From Staff Reports | The Longview News-Journal

The future Texas Gov. James S. Hogg founded the Longview News in the fall of 1871.

Hogg was only 20 when he selected Longview as the site of his tri-weekly newspaper, the Longview News. It was a tiny publication, about the size of a sheet of notebook paper. But the ideals and goals he expressed through its pages became the ideals and goals of the city itself.

149 years later the challenges he issued to the citizens to make it an industrial city are still being met.

The son of a Confederate general who died during the Civil War and a mother who died before he was 14, Hogg grew up in a family involved in political activity. Sam Houston was a frequent visitor to his home.
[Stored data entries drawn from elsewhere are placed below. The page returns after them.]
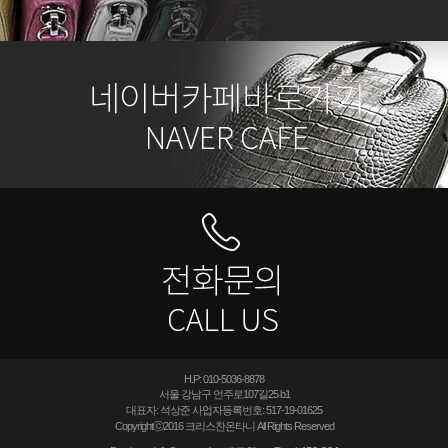
H.P: 010-5036-8878
서울 강남구 언주로107길25 b1
대표자: 석상준 사업자등록번호:
517-19-01625
Copyrightⓒ2016 크리스찬온타니 All Rights Reserved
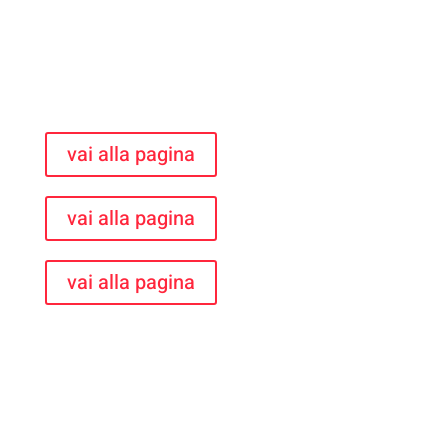
vai alla pagina
vai alla pagina
vai alla pagina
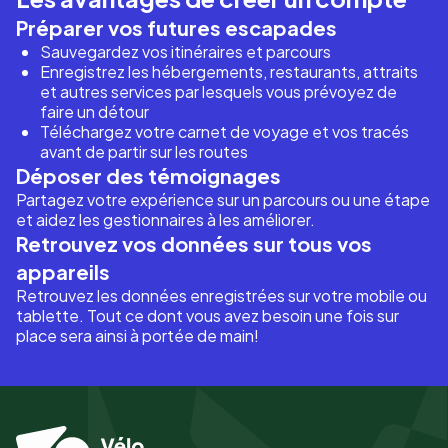
Préparer vos futures escapades
Sauvegardez vos itinéraires et parcours
Enregistrez les hébergements, restaurants, attraits
et autres services par lesquels vous prévoyez de
faire un détour
Téléchargez votre carnet de voyage et vos tracés
avant de partir sur les routes
Déposer des témoignages
Partagez votre expérience sur un parcours ou une étape
et aidez les gestionnaires à les améliorer.
Retrouvez vos données sur tous vos
appareils
Retrouvez les données enregistrées sur votre mobile ou
tablette. Tout ce dont vous avez besoin une fois sur
place sera ainsi à portée de main!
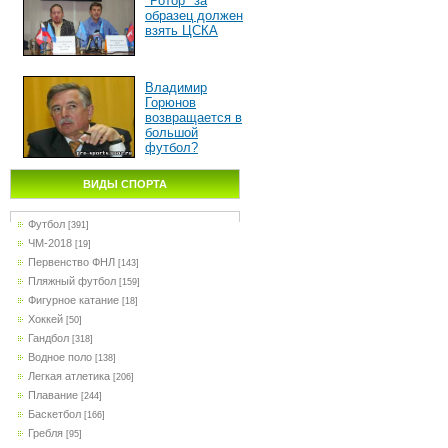
"Ротор" за
образец должен
взять ЦСКА
Владимир
Горюнов
возвращается в
большой
футбол?
ВИДЫ СПОРТА
Футбол
[391]
ЧМ-2018
[19]
Первенство ФНЛ
[143]
Пляжный футбол
[159]
Фигурное катание
[18]
Хоккей
[50]
Гандбол
[318]
Водное поло
[138]
Легкая атлетика
[206]
Плавание
[244]
Баскетбол
[166]
Гребля
[95]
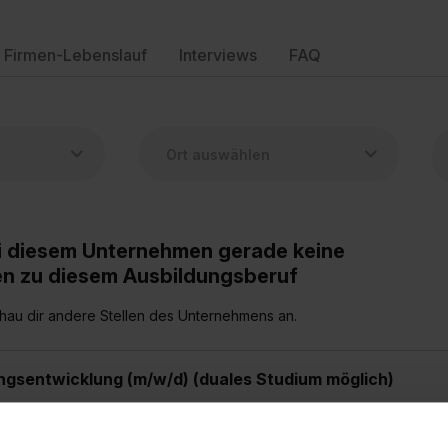
Firmen-Lebenslauf
Interviews
FAQ
ei diesem Unternehmen gerade keine
en zu diesem Ausbildungsberuf
hau dir andere Stellen des Unternehmens an.
ngsentwicklung (m/w/d) (duales Studium möglich)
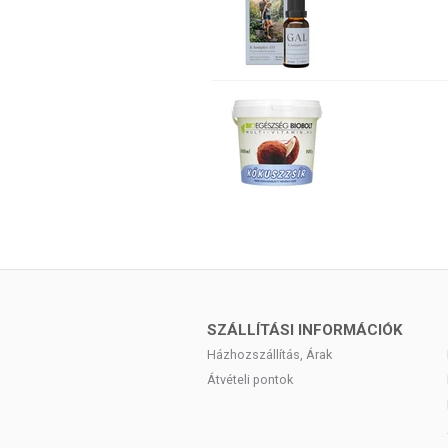
SZÁLLÍTÁSI INFORMÁCIÓK
Házhozszállítás, Árak
Átvételi pontok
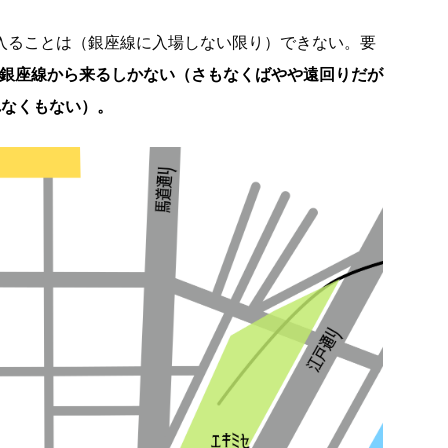
に入ることは（銀座線に入場しない限り）できない。要
か銀座線から来るしかない（さもなくばやや遠回りだが
れなくもない）。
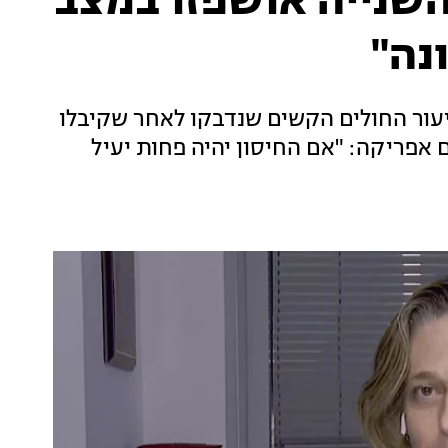
ה השנייה אושפזו במצב
נה"
יעור החולים הקשים שנדבקו לאחר שקיבלו
 אפריקה: "אם החיסון יהיה פחות יעיל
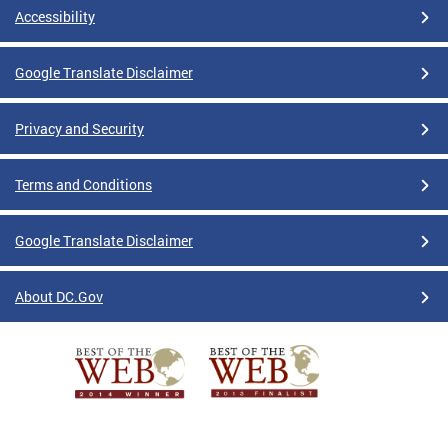
Accessibility
Google Translate Disclaimer
Privacy and Security
Terms and Conditions
Google Translate Disclaimer
About DC.Gov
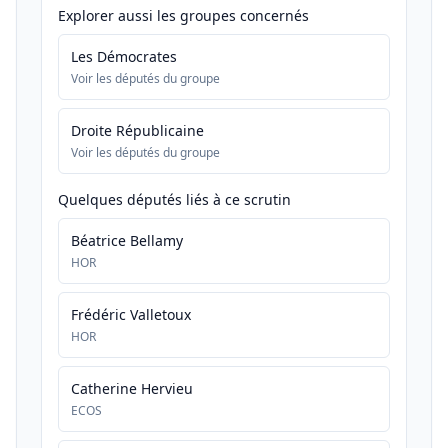
Explorer aussi les groupes concernés
Les Démocrates
Voir les députés du groupe
Droite Républicaine
Voir les députés du groupe
Quelques députés liés à ce scrutin
Béatrice Bellamy
HOR
Frédéric Valletoux
HOR
Catherine Hervieu
ECOS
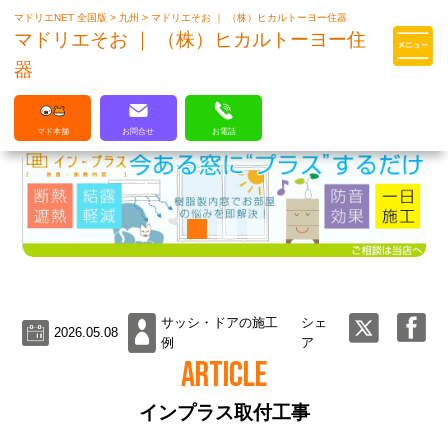
マドリエNET 全国版
>
九州
>
マドリエそお ｜ （株）ヒカルトーヨー住器
マドリエはLIXILの厳しい基準を
マドリエそお ｜ （株）ヒカルトーヨー住
クリアした住まいのプロ集団です
器
マド本舗
お問合せ
お電話
サッシ・ドアの施工
シェ
2026.05.08
例
ア
ARTICLE
インプラス取付工事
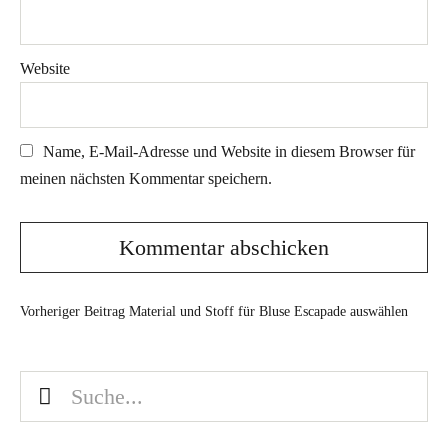
Website
Name, E-Mail-Adresse und Website in diesem Browser für
meinen nächsten Kommentar speichern.
Vorheriger Beitrag
Material und Stoff für Bluse Escapade auswählen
His interest in government and his older brother Tom’s affinity for newspapers dovetailed as James Hogg frequented the Texas Observer office in Rusk during the 1866 election campaigns. The publisher “took a liking” to him and suggested he learn to set type.

Hogg’s biographer, Robert C. Cotner, states that, “By his sixteenth birthday in the spring of 1867, Jim had acquired both a capacity for careful attention to his job and an eager interest in mastering the printing trade.”

He was shortly after that to journey to Cleburne to work briefly on the Chronicle there and later to Quitman where he set type for the Clipper.

Underlying his interest in publishing was the desire to follow in his father’s footsteps and become a lawyer, a position in life which his father had ably filled.

Legal careers and political office often going hand in hand, they seemed most often most often gained through the “Fourth Estate.”

He decided to take a job on the Tyler Democrat and there became close friends of Horace Chilton, two years younger but also a believer in the opportunities a newspaper offered. Chilton also had ambitions to study law.

Before 1871 ended the 18-year-old Chilton had started the tri-weekly sun in Tyler and Hogg, 20, was publisher of the News in Longview.